- Brontekst:
_____

Ad hoc-commissie moet toekomstige BAM-débacles vermijden
26-11-2009
Het getouwtrek rond de Oosterweelverbinding ligt nog vers in het geheugen. De Vlaamse regering buigt zich met het ministerieel comité Duurzame Antwerpse Mobiliteit (DAM) in 7 werkgroepen over de verdere aanpak van het dossier. Het Vlaams parlement wou echter niet afzijdig blijven. Daarom ijverde de CD&V-fractie voor de oprichting van een ac hoc-commissie. Die werd vandaag opgericht en moet de mogelijkheden voor de versnelling van maatschappelijk belangrijke investeringsprojecten onderzoeken.
“De algemene analyse luidt dat de huidige procedures het vrijwel onmogelijk maken dergelijke grote en kleinere projecten te vergunnen, laat staan realiseren binnen een redelijke termijn. We moeten dringend één en ander herdenken,” stelt CD&V-fractievoorzitter Ludwig Caluwé. Hij is één van de stuwende krachten achter de oprichting van de commissie.
Op 22 oktober 2009 stelde CD&V-volksvertegenwoordiger Dirk de Kort in de commissie openbare werken de vraag naar verbeterprocessen die betrekking hebben op de studiefase, de MER-procedure en het vaak ontbrekende maatschappelijke draagvlak bij investeringsprojecten. Hij lanceerde de idee voor een ad hoc-commissie terzake.
Minister Crevits onderschreef de Kort’s zorg en illustreerde de nood met een verwijzing naar de huidige regelgeving. Daarin zijn minstens vier openbare onderzoeken en minstens vier verplichte informatiemomenten voorzien. Na de organisatie hiervan kunnen nog bezwaarschriften worden ingediend. Daarop kan negatief advies volgen, waardoor de ganse lijdensweg moet worden overgedaan.
“Als zich vandaag een knelpunt voordoet, komen we vaak terecht in een procedure bij de Raad van State. Het duurt zeven à acht jaar vooraleer daar een uitspraak volgt. De lange procedure gecombineerd met deze periode van juridische onzekerheid is moordend voor een bouwproject,” aldus Dirk de Kort.

_____

- Vastgelegde gegevens:
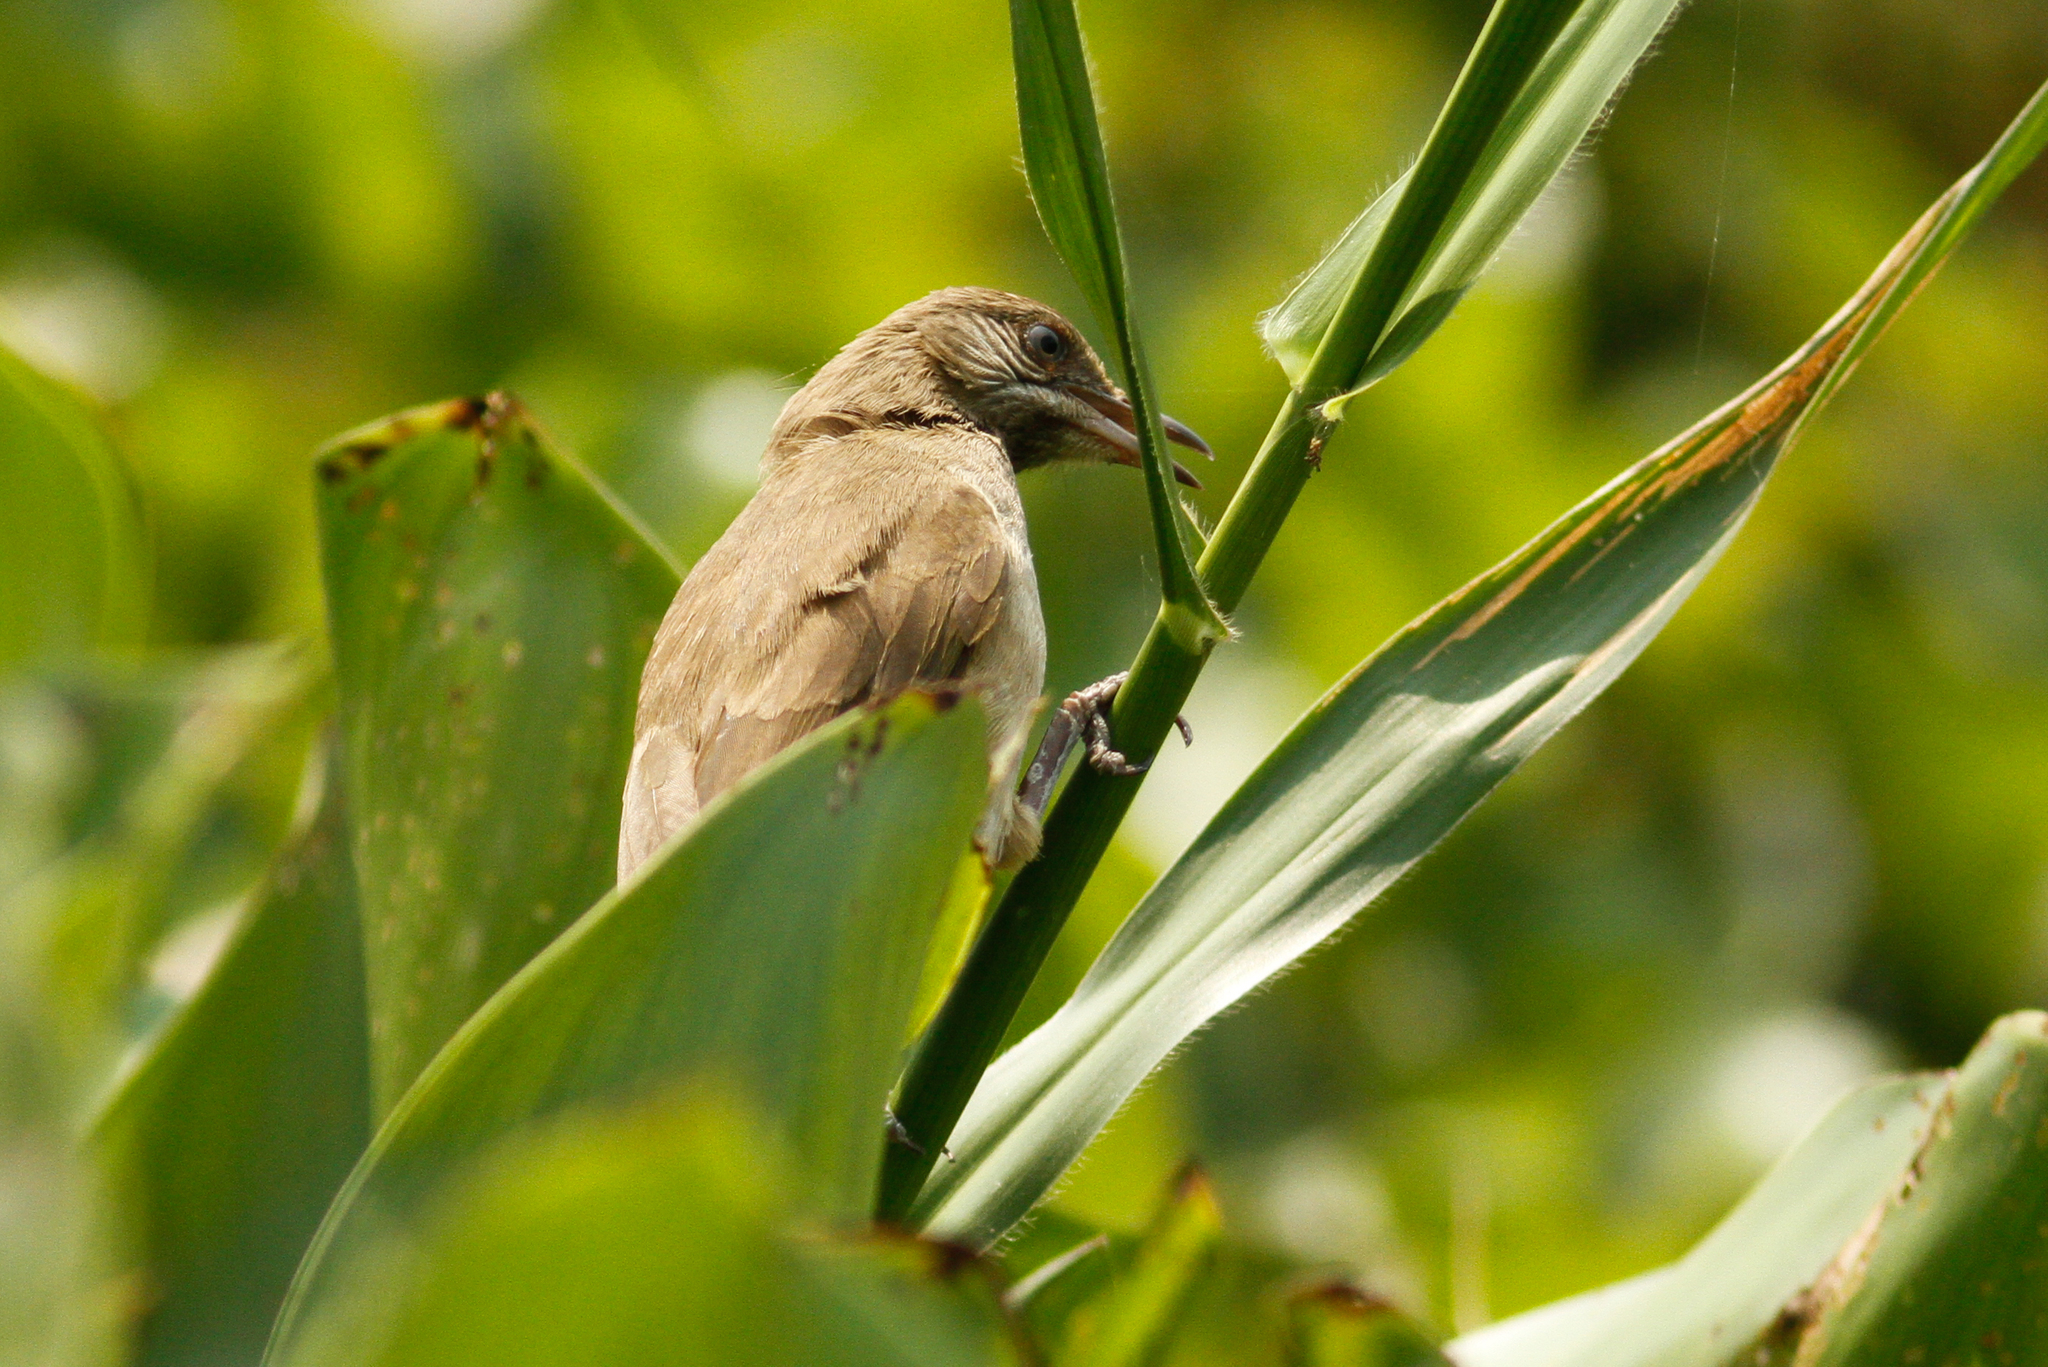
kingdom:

_____

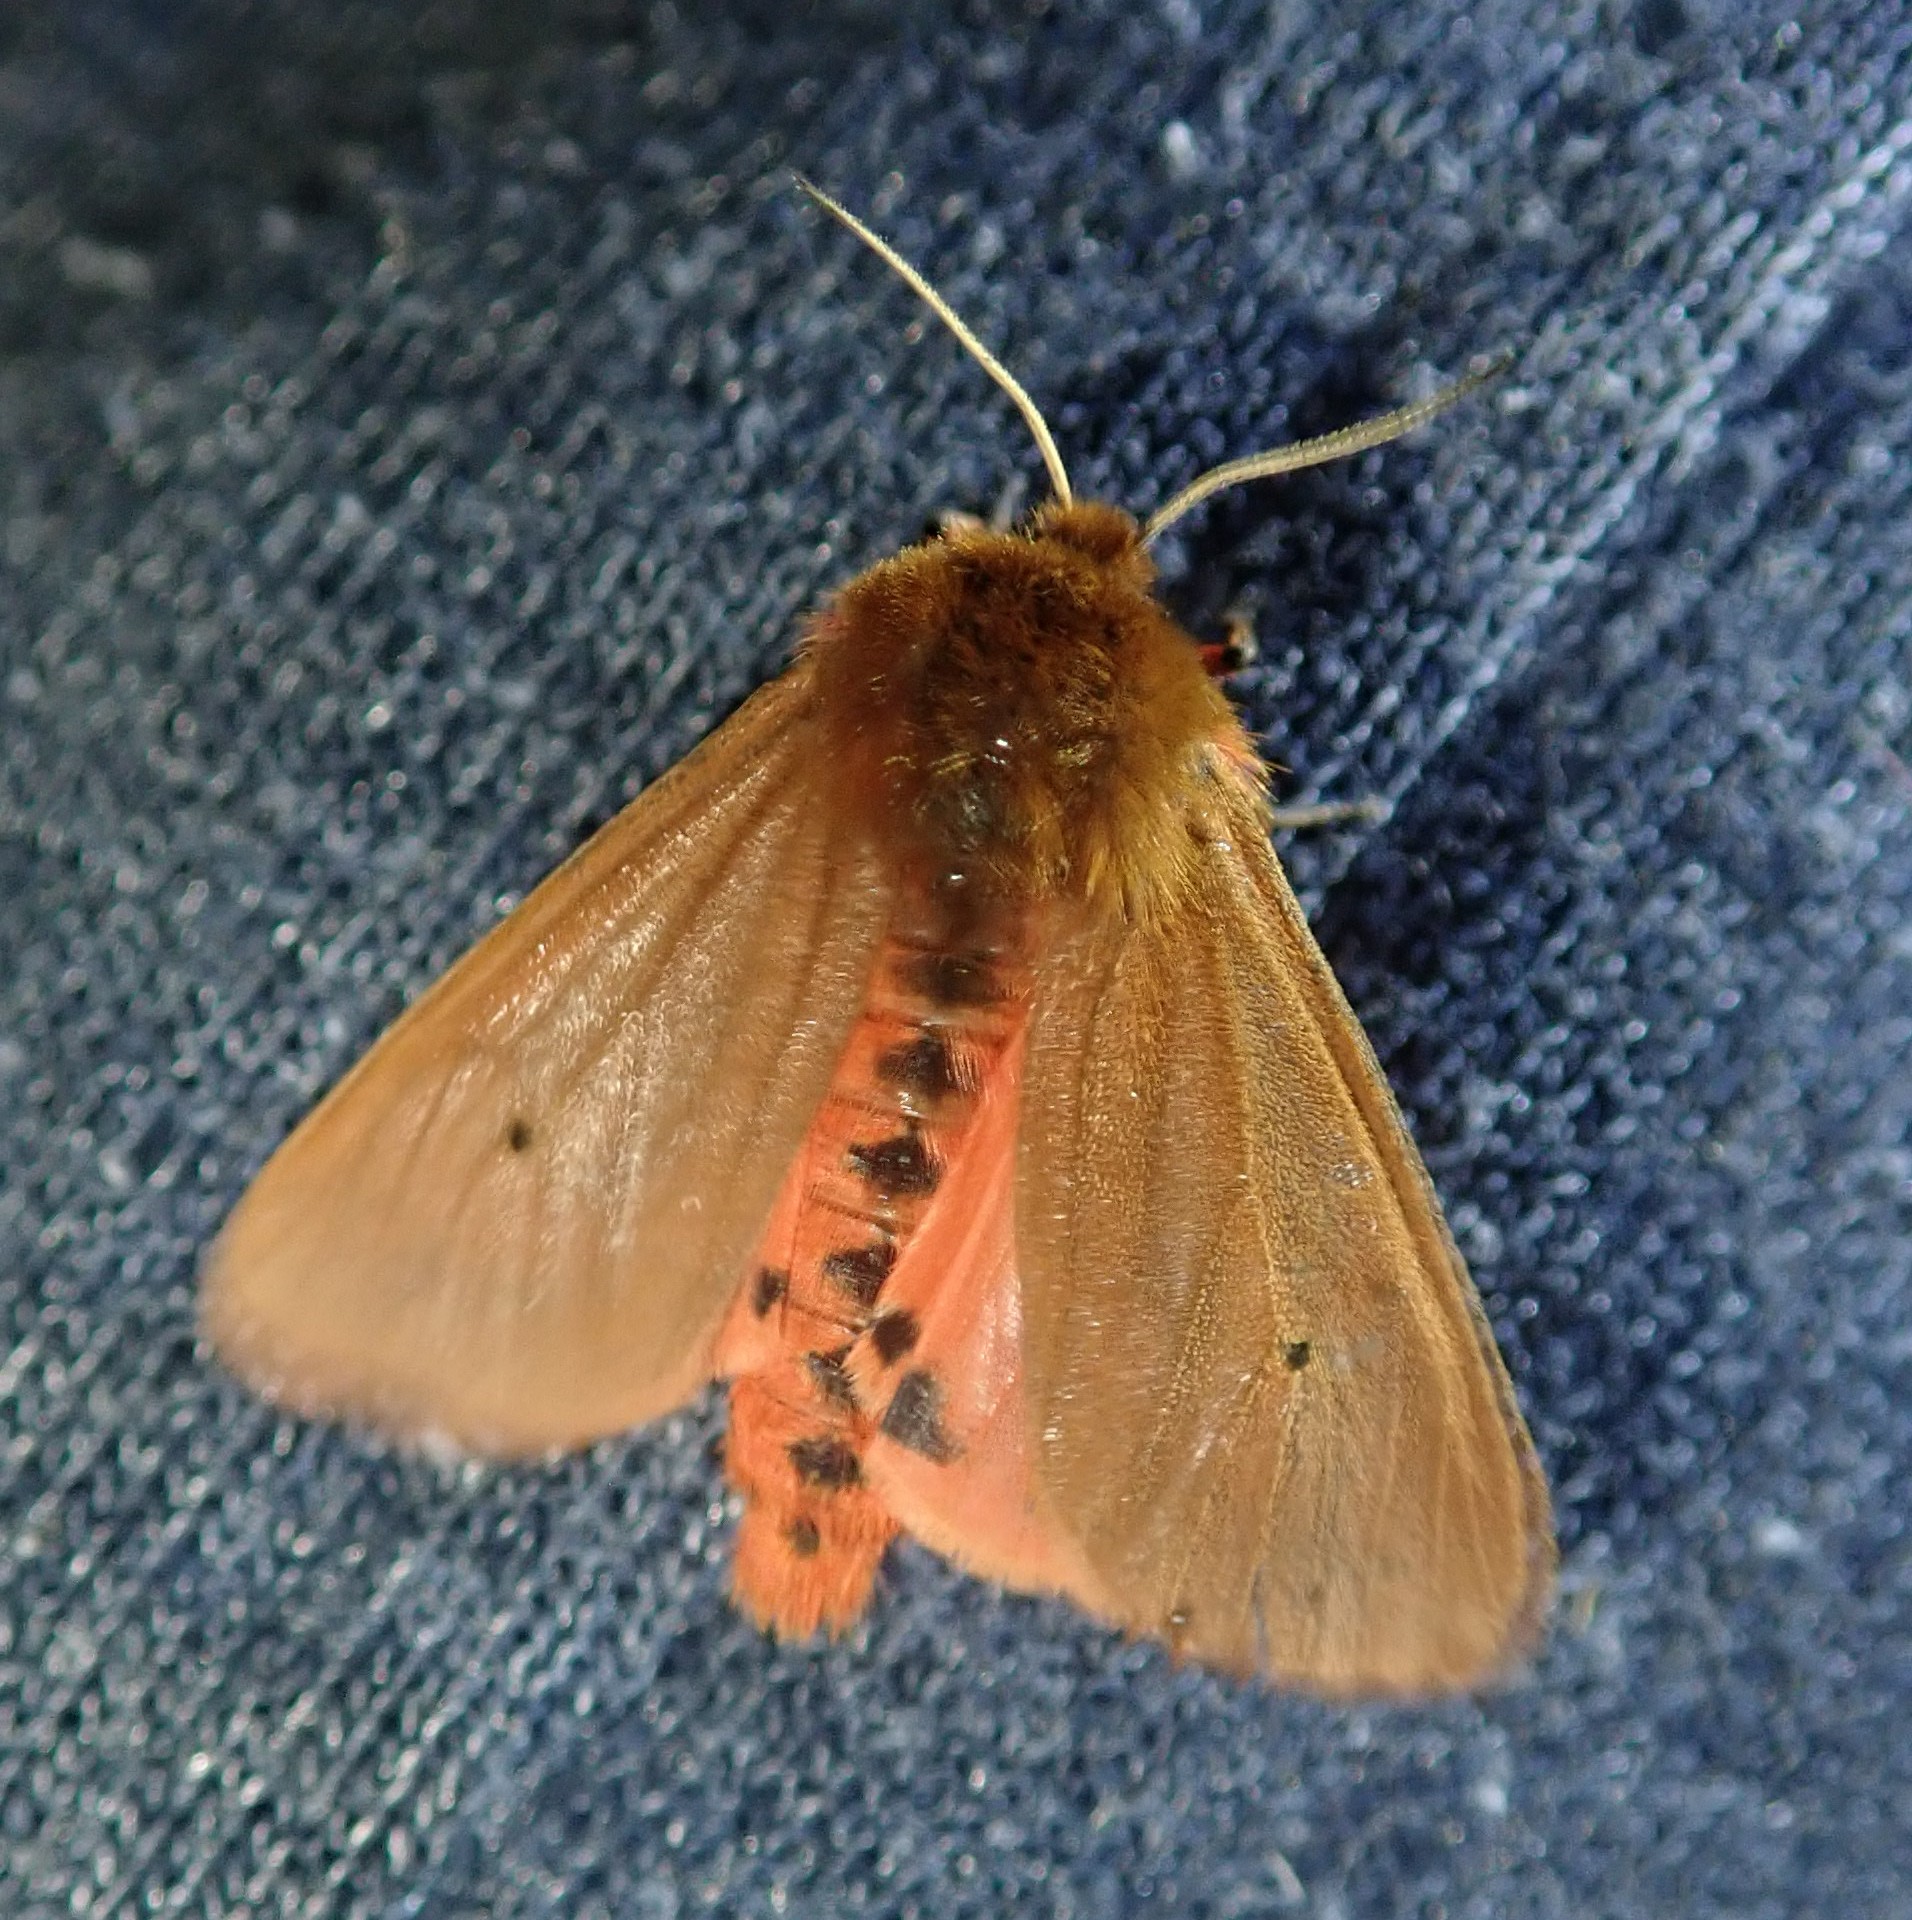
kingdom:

_____

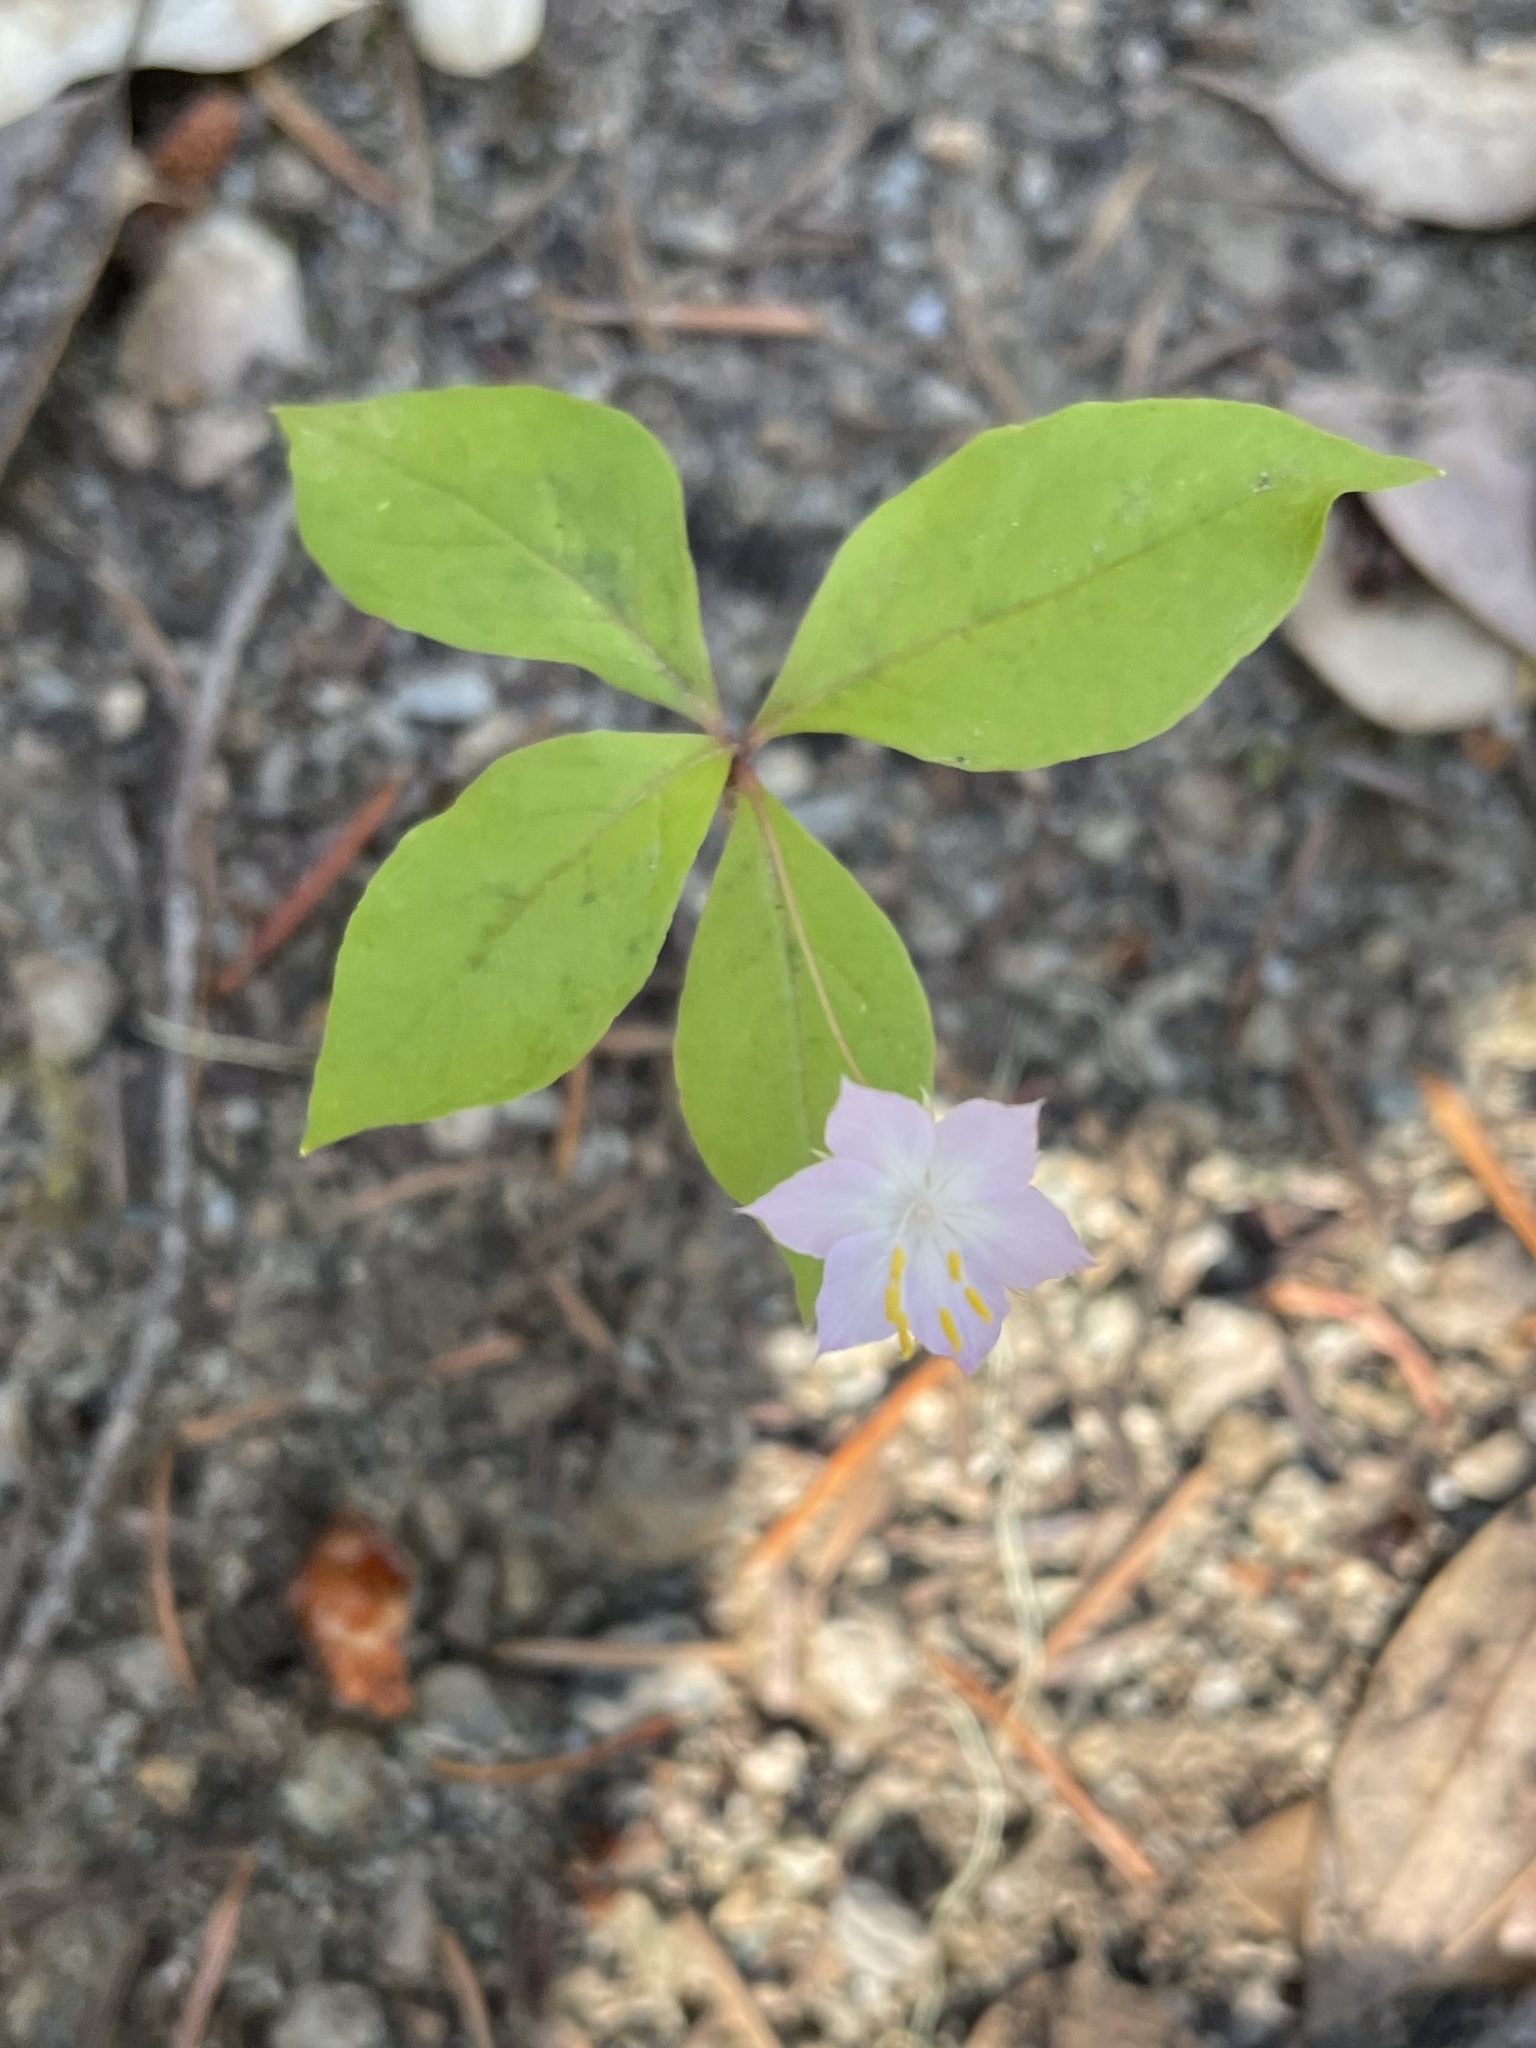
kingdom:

_____

- Opdracht 1:
Hoe lang duurt het volgens de brontekst over de ad hoc-commissie voordat de Raad van State een uitspraak doet?
- Opdracht 2:
Hervat de brontekst over de ad hoc-commissie na de laatste zin.
De gegevens staan los van de brontekst en vormen apart materiaal.

- Antwoord 1:
Zeven à acht jaar.

- Antwoord 2:
In Vlaanderen bedraagt de gemiddelde realisatietijd voor missing links intussen 10 tot 11 jaar. In Nederland was de gemiddelde doorlooptijd voor grote infrastructuurwerken 14 jaar. Dat bracht onze Noorderburen in 2008 tot de conclusie dat ‘de lange procedures en de besluiteloosheid leiden tot kwaliteitsverlies, zowel voor de economie als voor de leefomgeving.’1 In 2009 mondde deze vaststelling uit in de wet Versnelling Besluitvorming Wegprojecten.
De Vlaamse regering plant gelijkaardige wetgevende initiatieven om hieraan ook in Vlaanderen te verhelpen. Het Vlaams parlement liet evenwel duidelijk verstaan dat zij in dit debat van op de eerste lijn betrokken wil blijven.
“Vandaar de oprichting van deze commissie ad hoc,” vertelt Ludwig Caluwé, “daarin brengt het parlement aspecten van openbare werken, ruimtelijke ordening, leefmilieu en bestuurszaken samen om tot een coherente oplossingsstrategie te komen voor de snellere uitvoering van grote en kleinere infrastructuurwerken.”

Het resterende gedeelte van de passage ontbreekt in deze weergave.